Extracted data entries
::::
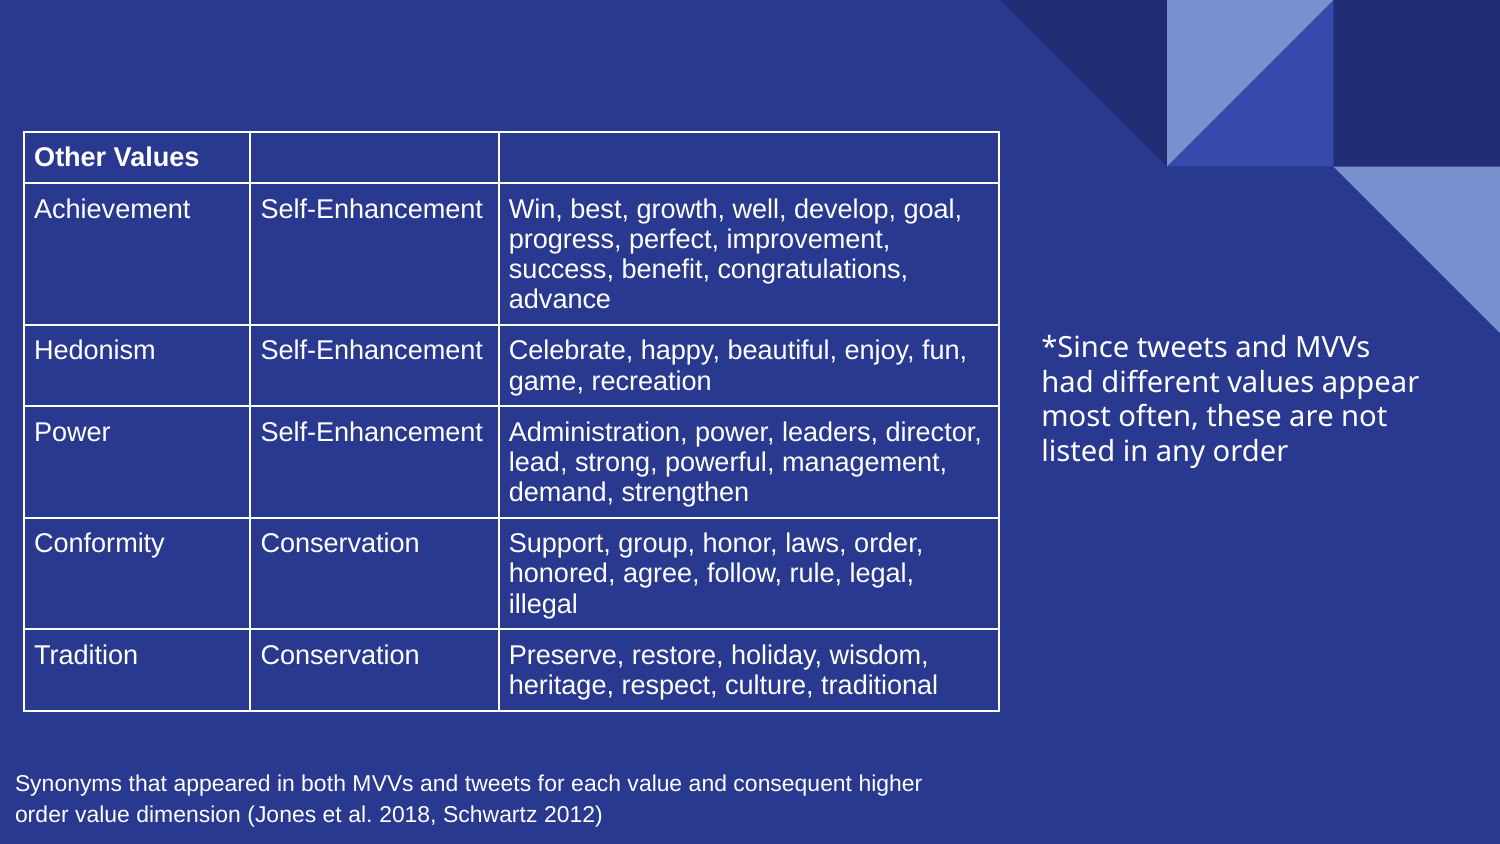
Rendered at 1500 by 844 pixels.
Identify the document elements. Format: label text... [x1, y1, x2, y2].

table_cell Conformity [25, 519, 249, 628]
table_cell Hedonism [25, 326, 249, 405]
table_cell Self-Enhancement [251, 184, 498, 324]
table_cell Tradition [25, 630, 249, 710]
table_cell Preserve, restore, holiday, wisdom, heritage, respect, culture, traditional [500, 630, 998, 710]
table_cell Conservation [251, 519, 498, 628]
text_box *Since tweets and MVVs had different values appear most often, these are not listed in any order [1026, 312, 1436, 483]
table_cell Support, group, honor, laws, order, honored, agree, follow, rule, legal, illegal [500, 519, 998, 628]
table_header [500, 133, 998, 182]
table_cell Power [25, 407, 249, 517]
table_header [251, 133, 498, 182]
table_header Other Values [25, 133, 249, 182]
text_box Synonyms that appeared in both MVVs and tweets for each value and consequent higher order value dimension (Jones et al. 2018, Schwartz 2012) [0, 749, 975, 843]
table_cell Celebrate, happy, beautiful, enjoy, fun, game, recreation [500, 326, 998, 405]
table_cell Conservation [251, 630, 498, 710]
table_cell Self-Enhancement [251, 407, 498, 517]
table_cell Win, best, growth, well, develop, goal, progress, perfect, improvement, success, benefit, congratulations, advance [500, 184, 998, 324]
table_cell Administration, power, leaders, director, lead, strong, powerful, management, demand, strengthen [500, 407, 998, 517]
table_cell Self-Enhancement [251, 326, 498, 405]
table_cell Achievement [25, 184, 249, 324]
::::
* DIRECTIONS
Copy the data exactly. Pictures do not belong in the copy.

* WRITTEN REPLY
Rendered at 1500 by 844 pixels.
Identify the document elements. Format: label text... [x1, y1, x2, y2].

table_cell Conformity [25, 519, 249, 628]
table_cell Hedonism [25, 326, 249, 405]
table_cell Self-Enhancement [251, 184, 498, 324]
table_cell Tradition [25, 630, 249, 710]
table_cell Preserve, restore, holiday, wisdom, heritage, respect, culture, traditional [500, 630, 998, 710]
table_cell Conservation [251, 519, 498, 628]
text_box *Since tweets and MVVs had different values appear most often, these are not listed in any order [1026, 312, 1436, 483]
table_cell Support, group, honor, laws, order, honored, agree, follow, rule, legal, illegal [500, 519, 998, 628]
table_header [500, 133, 998, 182]
table_cell Power [25, 407, 249, 517]
table_header [251, 133, 498, 182]
table_header Other Values [25, 133, 249, 182]
text_box Synonyms that appeared in both MVVs and tweets for each value and consequent higher order value dimension (Jones et al. 2018, Schwartz 2012) [0, 749, 975, 843]
table_cell Celebrate, happy, beautiful, enjoy, fun, game, recreation [500, 326, 998, 405]
table_cell Conservation [251, 630, 498, 710]
table_cell Self-Enhancement [251, 407, 498, 517]
table_cell Win, best, growth, well, develop, goal, progress, perfect, improvement, success, benefit, congratulations, advance [500, 184, 998, 324]
table_cell Administration, power, leaders, director, lead, strong, powerful, management, demand, strengthen [500, 407, 998, 517]
table_cell Self-Enhancement [251, 326, 498, 405]
table_cell Achievement [25, 184, 249, 324]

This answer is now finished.